Court Opinion

ID: 6413998
Source: CourtListenerOpinion
Date Created: 2022-06-25 11:54:45.91077+00
Date Added: 2024-06-11T15:51:28.465605
License: Public Domain

Bigelow, C. J.
We do not see that there has been any breach of the recognizance declared on. The debtor attended at the time and place appointed for his examination, and until it was' finished, and the magistrate had made his final order and *151adjudication, by which he refused to administer to him the poor debtors’ oath. He was then liable to be taken on the execution, if the officer was present to serve it. But the debtor was not bound to go in search of the officer, or to take any steps to cause himself to be arrested and committed to jail; nor has he committed any breach of the condition of his recognizance, because the officer failed to be ready to take him on the execution after the magistrate had refused him the oath. His presence there after the examination was completed and the decision of the magistrate was pronounced was a full compliance with the condition of the'recognizance. Jacot v. Wyatt, 10 Gray, 236, 239. Doane v. Bartlett, 4 Allen, 75. Skinner v. Frost, 6 Allen, 285. All the subsequent proceedings of the magistrate, after he had adjudicated on the question of the right of the debtor to take the poor debtors’ oath, were coram non judice and void.

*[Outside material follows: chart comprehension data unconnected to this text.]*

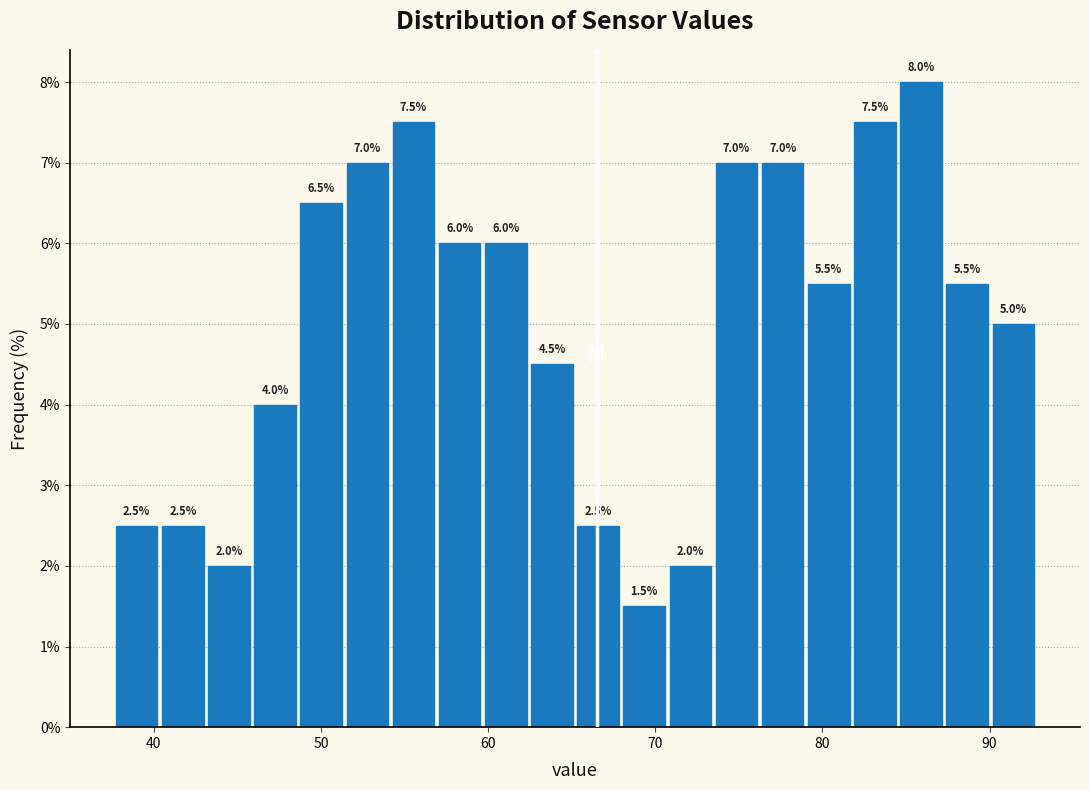

Around what value on the x-axis is the tallest bar? Give the approximate position of its centre, as read against the axis.

86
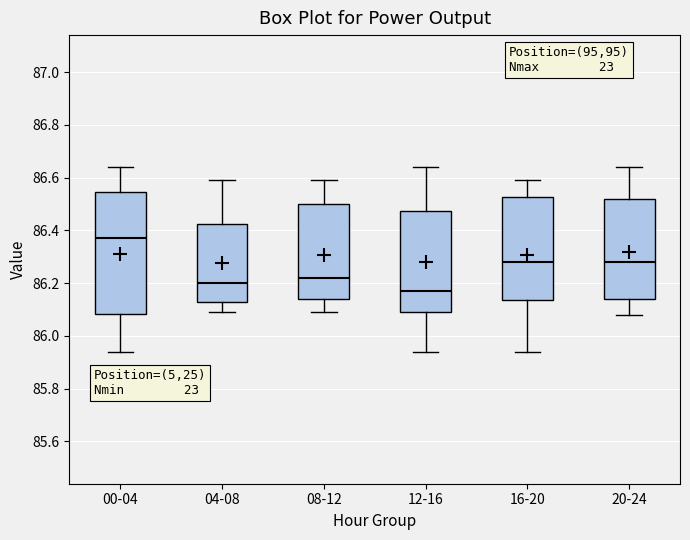

Which box has the lowest median line?

12-16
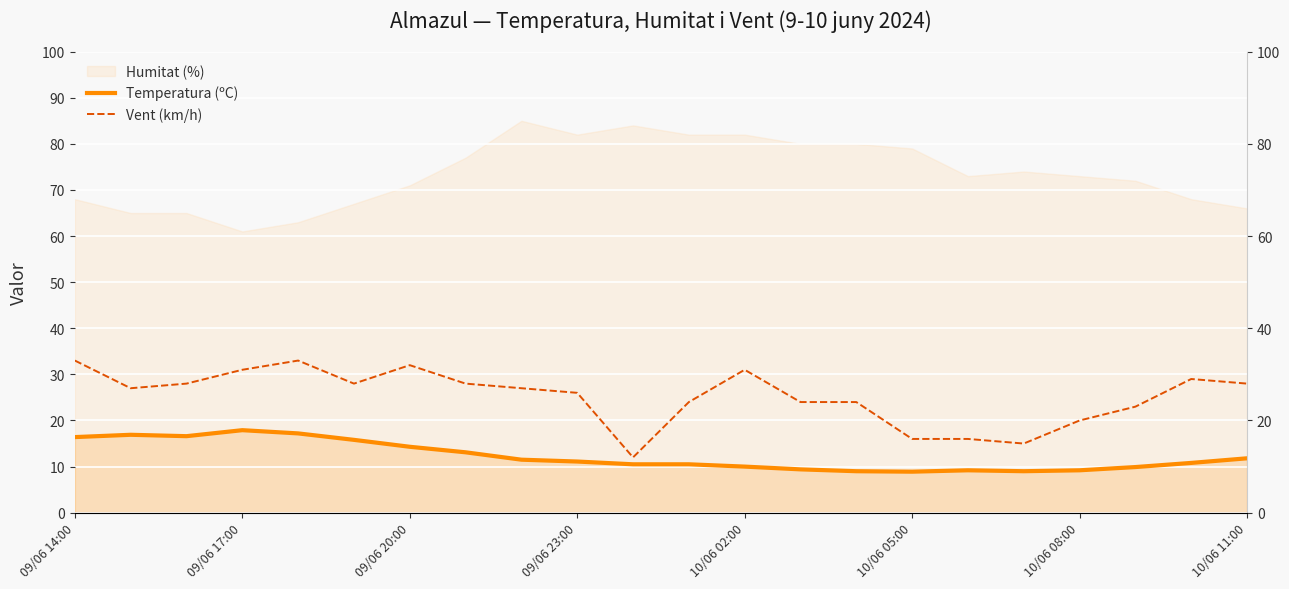

How many lines are shown in the chart?

2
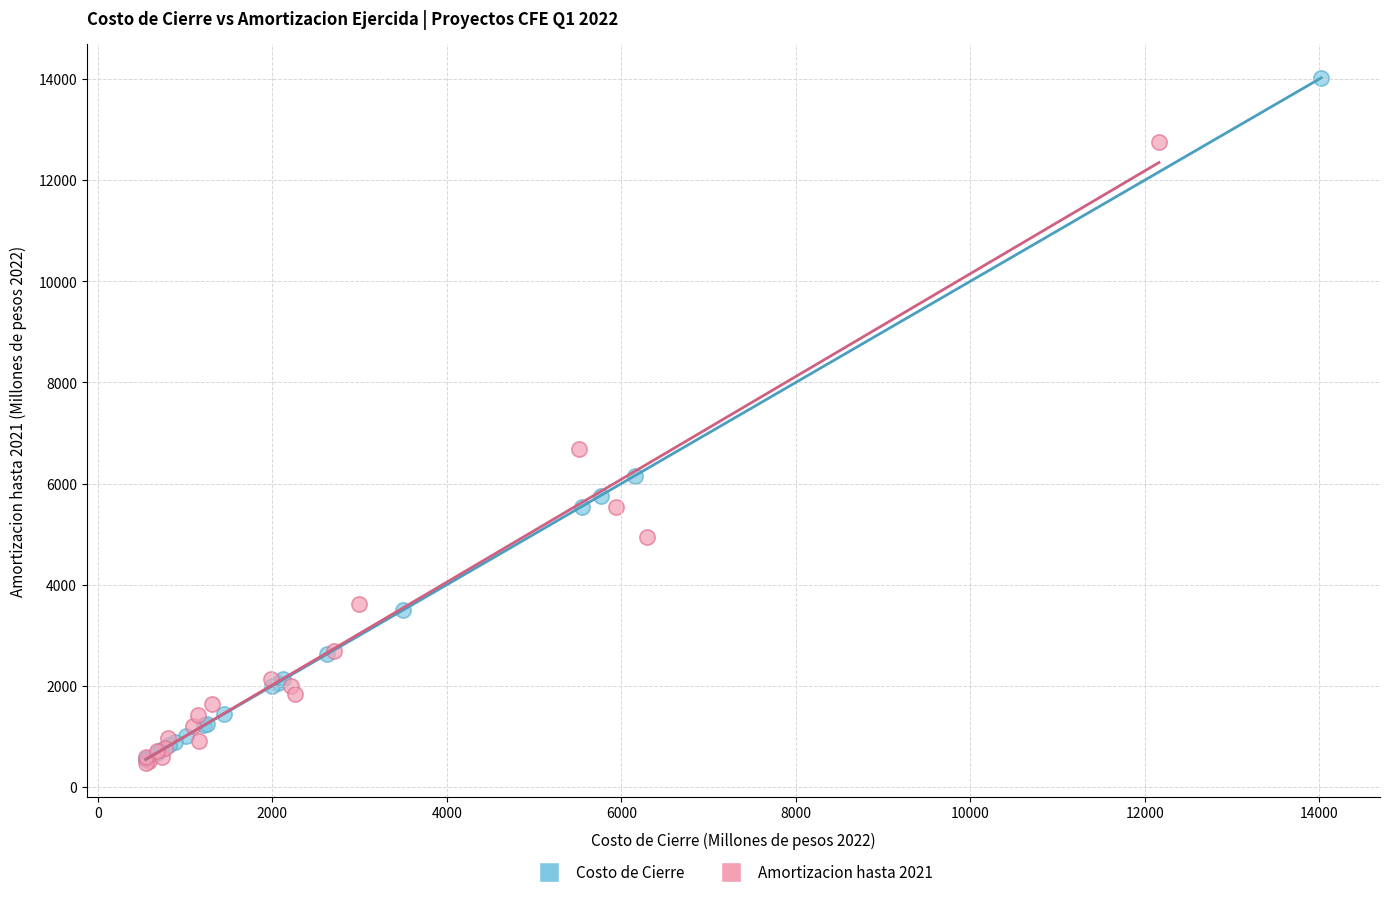

Which series has the largest Y range (max minus min)?

Costo de Cierre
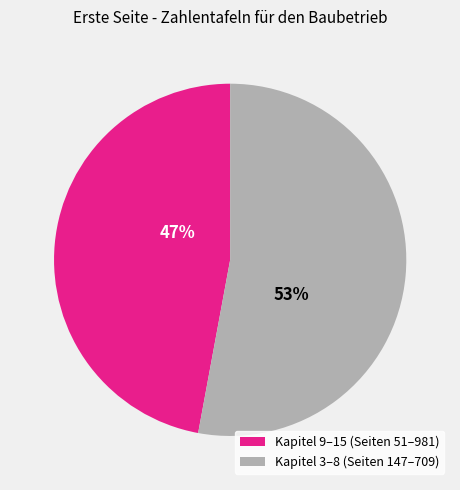

Is there any slice that represents more than half of the pie?

Yes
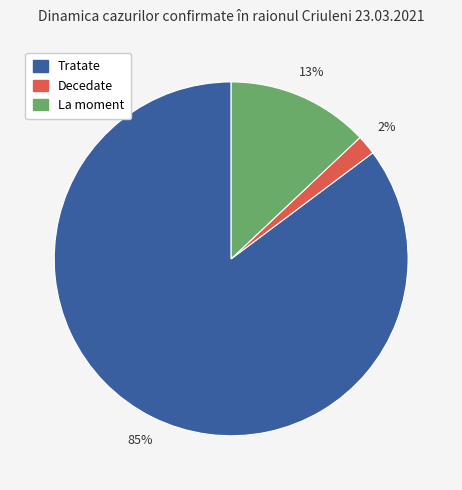

To the nearest percent, what is the difference between the largest and smallest slice percentages?

83%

The law gives no appeal to the debtor from the decision of the magistrate, except in cases where charges of fraud have been filed under Gen. Sts. c. 124, § 5, and a hearing is had thereon, according to §§ 32, 33. No such charges were filed in the present case. The magistrate had no authority or jurisdiction to adjourn the case after he had decided to refuse the oath to the debtor, nor was the latter bound to attend at the time and place of such adjournment. Judgment for the defendants.